“TODAY” co-anchor Savannah Guthrie on Tuesday announced her family is offering a reward of up to $1 million for the recovery of her 84-year-old mother, Nancy Guthrie, who disappeared more than three weeks ago.
“Someone knows how to find our mom and bring her home,” Savannah Guthrie wrote in a caption accompanying a video published on Instagram just before 9 a.m. Tuesday.
In the video, a visibly emotional Savannah Guthrie urged the public to keep her mother in their thoughts.
“Please keep praying without ceasing,” she said. “We still believe. We still believe in a miracle. We still believe that she can come home, hope against hope. As my sister says, ‘We are blowing on the embers of hope.’”
“We also know that she may be lost,” she added. “She may already be gone.”
By Tuesday night, 12 hours after the family reward was made public, more than 750 calls had come in to the FBI’s tip line, a senior law enforcement official told NBC News.
The Guthrie family plans to donate $500,000 to the National Center for Missing & Exploited Children. “We know there are millions of families that have suffered with this kind of uncertainty,” Savannah Guthrie said.
Michelle DeLaune, the chief executive of the National Center for Missing & Exploited Children, told “TODAY” that the Guthrie family’s “very generous” donation will help many families.
“It’s a tremendous opportunity to raise the visibility of many cases that otherwise would not be receiving this type of attention,” DeLaune said.
The Guthrie family was prepared to offer a cash reward from the beginning of the investigation, but they were advised that doing so might overwhelm the infrastructure set up to field leads, according to a source close to the family.
The family decided to offer the reward after careful consultation and coordination with law enforcement, the source said.
The reward does not hinge on an arrest or prosecution, only Guthrie’s recovery, the source said, and the $1 million can be split if there is more than one valid claim.
Former FBI supervisor Jason Pack told “TODAY” that the Guthrie family’s reward suggests a strategic pivot.
“There are some people who were close to what happened, that know what happened, that now have a decision to make, and that decision was really, really ratcheted up by this reward that Savannah and her family offered,” Pack said.

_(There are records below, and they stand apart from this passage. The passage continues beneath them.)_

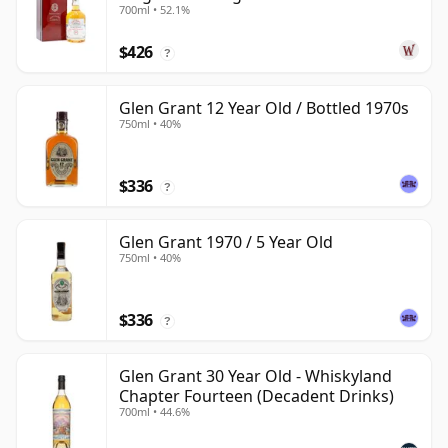
700ml • 52.1%
Old
$426
?
Glen Grant 12 Year Old / Bottled 1970s
750ml • 40%
$336
?
Glen Grant 1970 / 5 Year Old
750ml • 40%
$336
?
Glen Grant 30 Year Old - Whiskyland
Chapter Fourteen (Decadent Drinks)
700ml • 44.6%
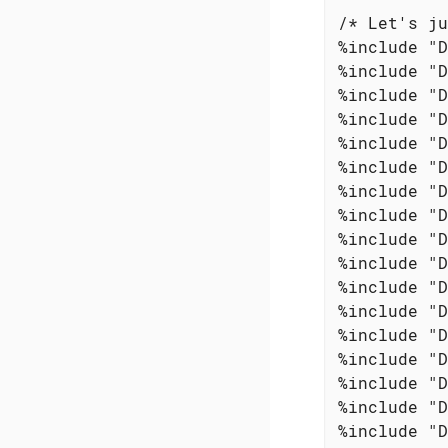
/* Let's ju
%include "D
%include "D
%include "D
%include "D
%include "D
%include "D
%include "D
%include "D
%include "D
%include "D
%include "D
%include "D
%include "D
%include "D
%include "D
%include "D
%include "D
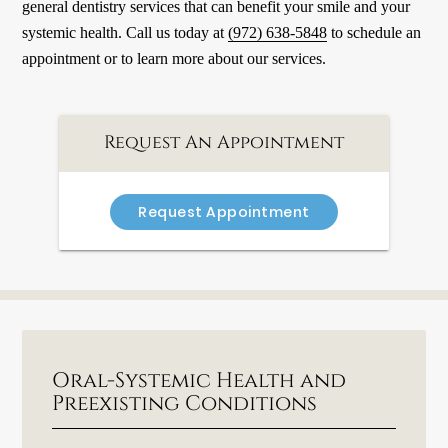
general dentistry services that can benefit your smile and your
systemic health. Call us today at
(972) 638-5848
to schedule an
appointment or to learn more about our services.
Request An Appointment
Request Appointment
Oral-Systemic Health and
Preexisting Conditions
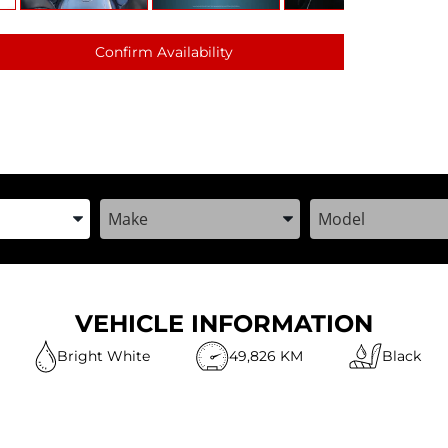
Confirm Availability
the Year, Make, and Model
Enter the Year, Make, and Model
Enter the Year, M
VEHICLE INFORMATION
Bright White
49,826 KM
Black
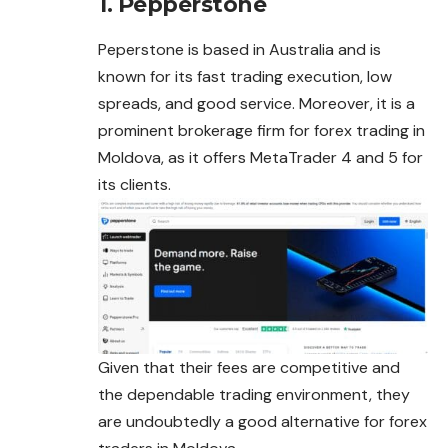
1. Pepperstone
Peperstone is based in Australia and is
known for its fast trading execution, low
spreads, and good service. Moreover, it is a
prominent brokerage firm for forex trading in
Moldova, as it offers MetaTrader 4 and 5 for
its clients.
Given that their fees are competitive and
the dependable trading environment, they
are undoubtedly a good alternative for
forex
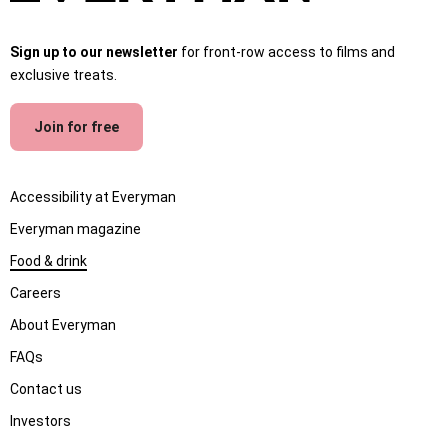
Sign up to our newsletter
for front-row access to films and
exclusive treats.
Join for free
Accessibility at Everyman
Everyman magazine
Food & drink
Careers
About Everyman
FAQs
Contact us
Investors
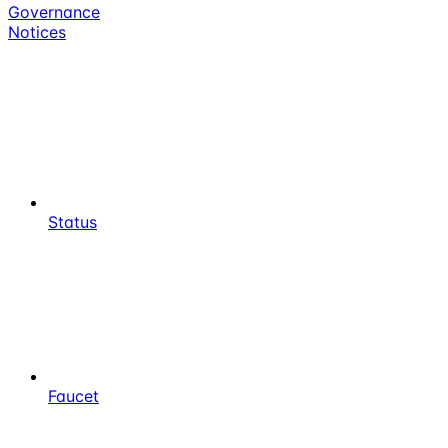
Governance
Notices
Status
Faucet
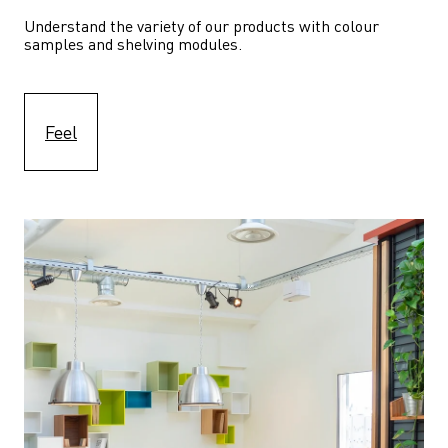
Understand the variety of our products with colour 
samples and shelving modules.
Feel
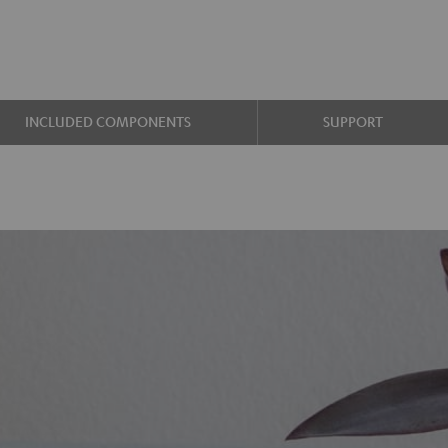
INCLUDED COMPONENTS
SUPPORT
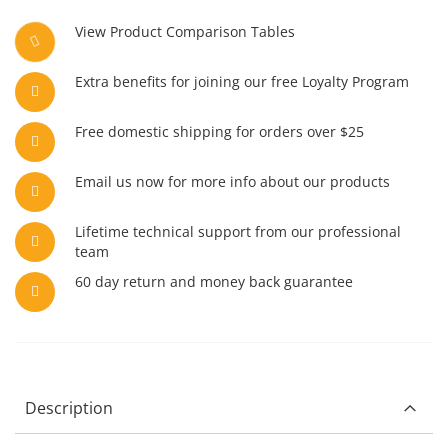
View Product Comparison Tables
Extra benefits for joining our free Loyalty Program
Free domestic shipping for orders over $25
Email us now for more info about our products
Lifetime technical support from our professional
team
60 day return and money back guarantee
Description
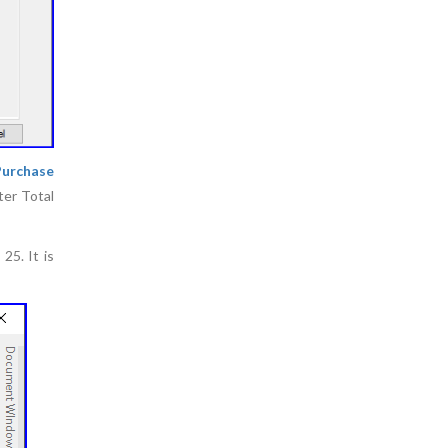
Purchase
ter Total
25. It is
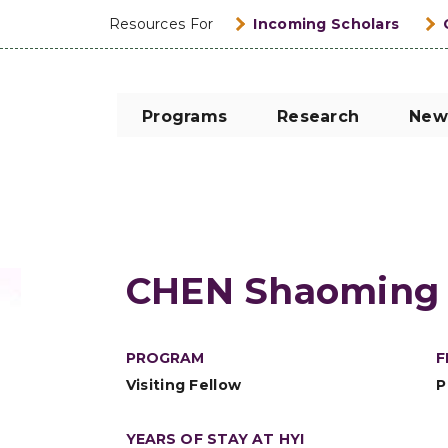
Resources For
Incoming Scholars
Programs
Research
New
CHEN Shaoming
PROGRAM
F
Visiting Fellow
P
YEARS OF STAY AT HYI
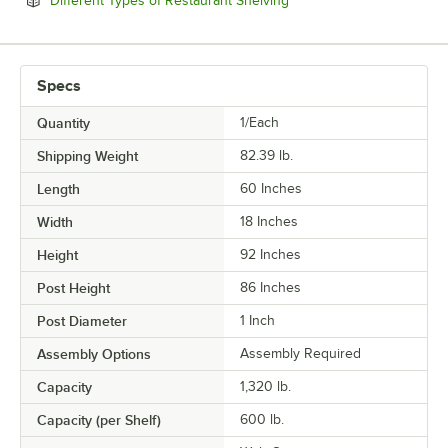
Different Types of Restaurant Shelving
Specs
Quantity
1/Each
Shipping Weight
82.39
lb.
Length
60 Inches
Width
18 Inches
Height
92 Inches
Post Height
86 Inches
Post Diameter
1 Inch
Assembly Options
Assembly Required
Capacity
1,320 lb.
Capacity (per Shelf)
600 lb.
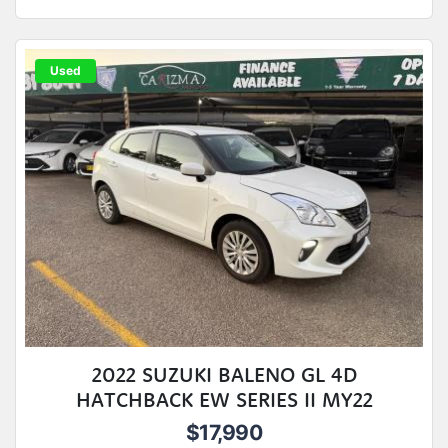
Used
2022 SUZUKI BALENO GL 4D
HATCHBACK EW SERIES II MY22
$17,990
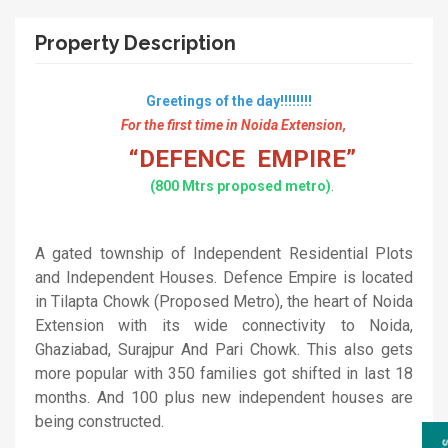
Property Description
Greetings of the day!!!!!!!!
For the first time in Noida Extension,
“DEFENCE EMPIRE”
(800 Mtrs proposed metro)
.
A gated township of Independent Residential Plots
and Independent Houses. Defence Empire is located
in Tilapta Chowk (Proposed Metro), the heart of Noida
Extension with its wide connectivity to Noida,
Ghaziabad, Surajpur And Pari Chowk. This also gets
more popular with 350 families got shifted in last 18
months. And 100 plus new independent houses are
being constructed.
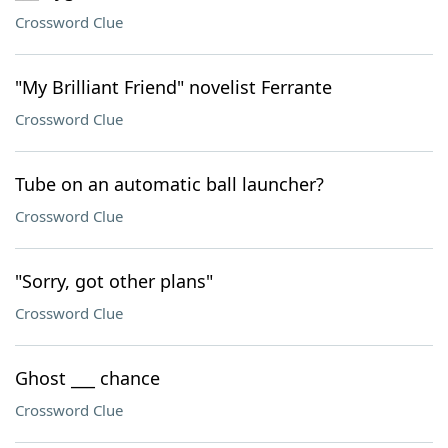
Crossword Clue
"My Brilliant Friend" novelist Ferrante
Crossword Clue
Tube on an automatic ball launcher?
Crossword Clue
"Sorry, got other plans"
Crossword Clue
Ghost ___ chance
Crossword Clue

The Pima County Sheriff’s Office said early on that investigators believe Guthrie was “taken from the home against her will, possibly in the middle of the night and that includes possible kidnapping or abduction.”
Authorities have not identified a suspect in the case, though the FBI released doorbell camera images and videos of an armed and masked man outside Guthrie’s house on the morning she disappeared. (Two law enforcement sources said Monday that one of the images was captured earlier.)
All members of the Guthrie family have been cleared as possible suspects, Pima County Sheriff Chris Nanos previously said, adding that to “suggest otherwise is not only wrong, it is cruel.”

“The Guthrie family are victims, plain and simple,” Nanos added.
Savannah Guthrie and her siblings have posted a series of Instagram videos since their mother went missing. In some of the videos, Savannah Guthrie made direct appeals to her mother’s possible captor.
The FBI is offering a $100,000 reward for any information that leads to Guthrie or to an arrest, and an additional $102,500 reward is being offered through Tucson Crime Stoppers, known locally as 88-CRIME.
A federal official earlier had said that the Guthrie’s reward offer was likely to generate tips. “We don’t need another thousand calls. We need one. Money can erode a lot of allegiances,” the senior law enforcement official said.
Supporters of the Guthrie family have left flowers and handmade posters outside her home. In one sign seen by NBC News early Tuesday, an unidentified person directly addressed Guthrie’s possible kidnapper.
“Unintentional things happen, and we get that,” one part of the sign said. “Life is made up of choices. Please make the right one now.”